China to Issue Licenses for Education Companies to Resume After-School Tutoring
China’s government plans to issue more than a dozen licenses that would allow companies to offer after-school tutoring, according to people familiar with the matter, capping months of turbulence for a once-flourishing industry devastated by new restrictions.
Tutoring companies including Gaotu Techedu Inc., previously known as GSX Techedu Inc., and Tencent Holdings Ltd. -backed Yuanfudao, have engaged in discussions with regulators in recent weeks about an arrangement that would allow them to resume offering tutoring services to students in the ninth grade and below, said people familiar with the talks.
Under the new licensing arrangement, tutoring companies will be required to operate after-school tutoring on a nonprofit basis while being allowed to make a profit on other businesses, such as tutoring adults for professional exams, the people said.
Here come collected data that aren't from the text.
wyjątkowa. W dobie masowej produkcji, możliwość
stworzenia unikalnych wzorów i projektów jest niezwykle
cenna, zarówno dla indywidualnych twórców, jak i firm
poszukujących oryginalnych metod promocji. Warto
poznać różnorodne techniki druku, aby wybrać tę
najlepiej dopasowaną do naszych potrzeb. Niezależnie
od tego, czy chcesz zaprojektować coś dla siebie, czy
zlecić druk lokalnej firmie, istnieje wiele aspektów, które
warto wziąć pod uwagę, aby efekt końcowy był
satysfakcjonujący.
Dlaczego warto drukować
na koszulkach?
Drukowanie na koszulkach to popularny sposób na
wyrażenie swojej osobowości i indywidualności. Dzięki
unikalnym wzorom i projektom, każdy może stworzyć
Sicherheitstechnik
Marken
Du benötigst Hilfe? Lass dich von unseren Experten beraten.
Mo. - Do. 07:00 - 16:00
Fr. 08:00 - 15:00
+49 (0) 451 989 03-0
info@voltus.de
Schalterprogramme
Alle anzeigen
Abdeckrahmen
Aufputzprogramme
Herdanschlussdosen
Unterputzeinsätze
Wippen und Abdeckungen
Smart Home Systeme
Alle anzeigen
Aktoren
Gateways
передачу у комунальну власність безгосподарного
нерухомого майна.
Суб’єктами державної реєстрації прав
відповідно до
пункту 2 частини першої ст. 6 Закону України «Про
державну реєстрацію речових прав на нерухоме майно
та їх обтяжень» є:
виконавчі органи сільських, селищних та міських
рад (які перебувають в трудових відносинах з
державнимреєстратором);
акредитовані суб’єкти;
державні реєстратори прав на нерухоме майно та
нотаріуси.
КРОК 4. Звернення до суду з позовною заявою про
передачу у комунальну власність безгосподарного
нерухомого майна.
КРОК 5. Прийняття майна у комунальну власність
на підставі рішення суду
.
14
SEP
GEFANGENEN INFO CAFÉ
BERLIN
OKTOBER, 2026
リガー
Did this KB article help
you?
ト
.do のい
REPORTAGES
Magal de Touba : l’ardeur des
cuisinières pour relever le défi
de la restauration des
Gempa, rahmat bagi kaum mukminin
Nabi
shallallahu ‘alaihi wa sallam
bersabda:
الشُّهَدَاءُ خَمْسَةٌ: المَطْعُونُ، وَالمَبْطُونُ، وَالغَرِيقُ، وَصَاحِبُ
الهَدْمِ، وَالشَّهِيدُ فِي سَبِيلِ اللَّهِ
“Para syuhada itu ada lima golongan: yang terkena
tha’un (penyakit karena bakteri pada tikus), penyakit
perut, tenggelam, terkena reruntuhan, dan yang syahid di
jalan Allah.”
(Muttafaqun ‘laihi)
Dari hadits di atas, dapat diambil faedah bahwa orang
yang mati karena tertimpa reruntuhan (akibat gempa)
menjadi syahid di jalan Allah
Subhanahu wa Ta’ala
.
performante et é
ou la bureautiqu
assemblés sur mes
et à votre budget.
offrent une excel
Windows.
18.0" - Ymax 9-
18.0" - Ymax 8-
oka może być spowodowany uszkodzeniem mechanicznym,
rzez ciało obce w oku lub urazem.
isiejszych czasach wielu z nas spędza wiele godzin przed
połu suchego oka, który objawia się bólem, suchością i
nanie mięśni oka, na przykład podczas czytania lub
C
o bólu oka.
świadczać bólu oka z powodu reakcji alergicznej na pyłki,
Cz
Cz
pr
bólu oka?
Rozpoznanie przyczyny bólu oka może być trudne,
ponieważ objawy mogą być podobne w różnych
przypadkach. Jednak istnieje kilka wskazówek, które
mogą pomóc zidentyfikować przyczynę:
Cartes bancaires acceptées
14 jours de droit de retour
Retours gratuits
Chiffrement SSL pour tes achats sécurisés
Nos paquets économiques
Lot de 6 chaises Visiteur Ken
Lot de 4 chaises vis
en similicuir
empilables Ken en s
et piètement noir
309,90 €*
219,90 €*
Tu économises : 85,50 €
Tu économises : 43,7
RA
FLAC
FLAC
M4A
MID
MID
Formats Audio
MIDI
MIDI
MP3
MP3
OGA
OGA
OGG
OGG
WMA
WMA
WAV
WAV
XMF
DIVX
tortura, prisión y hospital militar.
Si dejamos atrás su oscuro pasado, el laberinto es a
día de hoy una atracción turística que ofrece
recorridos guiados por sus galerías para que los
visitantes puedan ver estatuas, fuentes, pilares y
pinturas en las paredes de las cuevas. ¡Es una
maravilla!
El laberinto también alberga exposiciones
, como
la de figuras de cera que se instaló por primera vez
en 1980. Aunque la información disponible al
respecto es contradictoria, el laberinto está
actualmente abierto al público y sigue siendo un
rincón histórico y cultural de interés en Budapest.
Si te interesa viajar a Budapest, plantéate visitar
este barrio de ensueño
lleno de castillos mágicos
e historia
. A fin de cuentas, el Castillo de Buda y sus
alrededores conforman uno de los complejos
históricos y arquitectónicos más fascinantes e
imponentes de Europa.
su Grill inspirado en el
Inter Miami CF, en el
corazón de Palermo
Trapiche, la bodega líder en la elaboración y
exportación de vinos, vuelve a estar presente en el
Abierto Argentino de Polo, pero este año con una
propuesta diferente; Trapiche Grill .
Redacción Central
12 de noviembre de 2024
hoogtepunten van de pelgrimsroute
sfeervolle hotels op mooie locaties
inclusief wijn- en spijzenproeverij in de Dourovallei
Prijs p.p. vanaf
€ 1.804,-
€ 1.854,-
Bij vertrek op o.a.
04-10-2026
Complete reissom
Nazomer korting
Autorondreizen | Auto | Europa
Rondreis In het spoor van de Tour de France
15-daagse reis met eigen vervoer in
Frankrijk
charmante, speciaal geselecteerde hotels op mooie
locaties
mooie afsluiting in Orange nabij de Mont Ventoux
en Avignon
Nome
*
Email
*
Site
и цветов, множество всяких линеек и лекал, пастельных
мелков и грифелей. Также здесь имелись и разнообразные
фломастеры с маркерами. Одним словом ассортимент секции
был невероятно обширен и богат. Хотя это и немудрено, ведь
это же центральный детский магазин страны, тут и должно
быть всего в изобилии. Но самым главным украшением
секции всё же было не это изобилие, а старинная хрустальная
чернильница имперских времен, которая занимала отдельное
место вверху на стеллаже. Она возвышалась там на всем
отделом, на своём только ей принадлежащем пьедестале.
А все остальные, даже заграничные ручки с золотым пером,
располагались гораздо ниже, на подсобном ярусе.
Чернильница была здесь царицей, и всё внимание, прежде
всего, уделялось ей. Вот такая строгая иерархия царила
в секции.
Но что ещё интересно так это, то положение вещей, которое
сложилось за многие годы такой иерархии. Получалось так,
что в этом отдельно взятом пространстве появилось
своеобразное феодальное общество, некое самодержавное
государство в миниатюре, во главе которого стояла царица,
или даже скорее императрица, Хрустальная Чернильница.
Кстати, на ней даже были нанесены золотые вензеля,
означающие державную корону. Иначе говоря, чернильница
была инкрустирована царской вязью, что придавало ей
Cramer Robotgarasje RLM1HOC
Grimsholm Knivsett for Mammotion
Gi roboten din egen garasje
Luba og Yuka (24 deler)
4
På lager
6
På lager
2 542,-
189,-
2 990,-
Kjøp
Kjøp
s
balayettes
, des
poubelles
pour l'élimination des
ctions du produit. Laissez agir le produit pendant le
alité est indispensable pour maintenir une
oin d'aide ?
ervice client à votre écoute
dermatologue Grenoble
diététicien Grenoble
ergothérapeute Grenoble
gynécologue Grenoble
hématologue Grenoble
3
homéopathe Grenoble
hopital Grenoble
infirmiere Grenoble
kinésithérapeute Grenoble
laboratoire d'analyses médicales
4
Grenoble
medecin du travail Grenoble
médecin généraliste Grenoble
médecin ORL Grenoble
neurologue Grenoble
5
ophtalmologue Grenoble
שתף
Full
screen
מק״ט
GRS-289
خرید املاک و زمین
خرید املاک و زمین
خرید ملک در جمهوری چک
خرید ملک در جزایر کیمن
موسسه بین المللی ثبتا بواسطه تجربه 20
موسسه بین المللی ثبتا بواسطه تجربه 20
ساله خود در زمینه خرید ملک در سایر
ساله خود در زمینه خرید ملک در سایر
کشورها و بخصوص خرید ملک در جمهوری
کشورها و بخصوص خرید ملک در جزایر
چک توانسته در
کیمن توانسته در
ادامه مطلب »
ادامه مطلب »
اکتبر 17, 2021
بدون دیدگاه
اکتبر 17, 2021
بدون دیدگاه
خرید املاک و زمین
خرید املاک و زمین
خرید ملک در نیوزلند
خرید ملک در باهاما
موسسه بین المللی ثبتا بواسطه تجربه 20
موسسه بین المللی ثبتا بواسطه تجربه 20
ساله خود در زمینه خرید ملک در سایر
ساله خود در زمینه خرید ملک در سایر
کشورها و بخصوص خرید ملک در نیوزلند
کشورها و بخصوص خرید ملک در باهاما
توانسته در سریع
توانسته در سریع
The government is also set to place a cap on the price companies can charge for each after-school tutoring class, some of the people said.
Each licensed company will be required to set up and manage a nonprofit foundation to collect proceeds from after-school tutoring, according to the people, who said the decision is likely to be announced later this month. Such a foundation, which is prohibited by law from soliciting public contributions, will likely need to be registered as a separate entity under the Ministry of Civil Affairs, one of the people said.
It couldn’t be determined exactly how many companies would be granted licenses.
China’s Ministry of Education didn’t immediately respond to requests for comment. Gaotu and Yuanfudao didn’t respond to requests for comment.
The decision to offer the licenses brings a measure of clarity to a sector of China’s economy that has been hit particularly hard by Chinese leader Xi Jinping’s drive to rein in what he sees as capitalist excesses.
Concerned that skyrocketing educational costs were exacerbating wealth disparities and discouraging families from having more children, Chinese leaders in July issued rules that banned for-profit after-school tutoring, restricted tutoring companies from raising capital, and forbid teaching during weekends and holidays.
The restrictions shocked markets, wiping tens of billions of dollars off the value of listed Chinese education companies. The American depositary receipts of Gaotu and other Chinese education companies have lost around 90% of their value since May.
The rules also led to mass layoffs, including at ByteDance Ltd., the Chinese owner of popular short-video app TikTok, which announced internally in August that it planned to let go of employees in its education business targeting preschoolers and school-aged children.
The country’s Education Ministry said at the time that industry needed to be regulated because it would otherwise “form another education system outside the national education system.”
Yuanfudao, backed by investors like IDG Capital in addition to Tencent, was valued at $15.5 billion after a $2.2 billion fundraising in October 2020, making it the most valuable “unicorn”—startups valued at $1 billion or more—among education tech companies globally, the company said at the time.
Some of the biggest names in the industry have announced significant changes to bring themselves into compliance with the new regulations.
New Oriental Education & Technology Group Inc., a Beijing-based private-education titan, said in October it would stop providing after-school classes to students below 10th grade by the end of this month.
Most of the new restrictions apply to compulsory education, which in China extends through grade nine, leaving tutoring for older high-school students in a gray area.
As part of its effort to reshuffle the education sector and ease the financial burden on parents, China’s government has also continued to target so-called school district housing—apartments near in-demand schools that long guaranteed coveted placements for children living there.
Over the past few months, Beijing and other cities have begun delinking apartment locations from school placement guarantees. In some cases, they have also begun to rotate teachers and other staff from one school to another to ensure that students have more even access to the best teaching.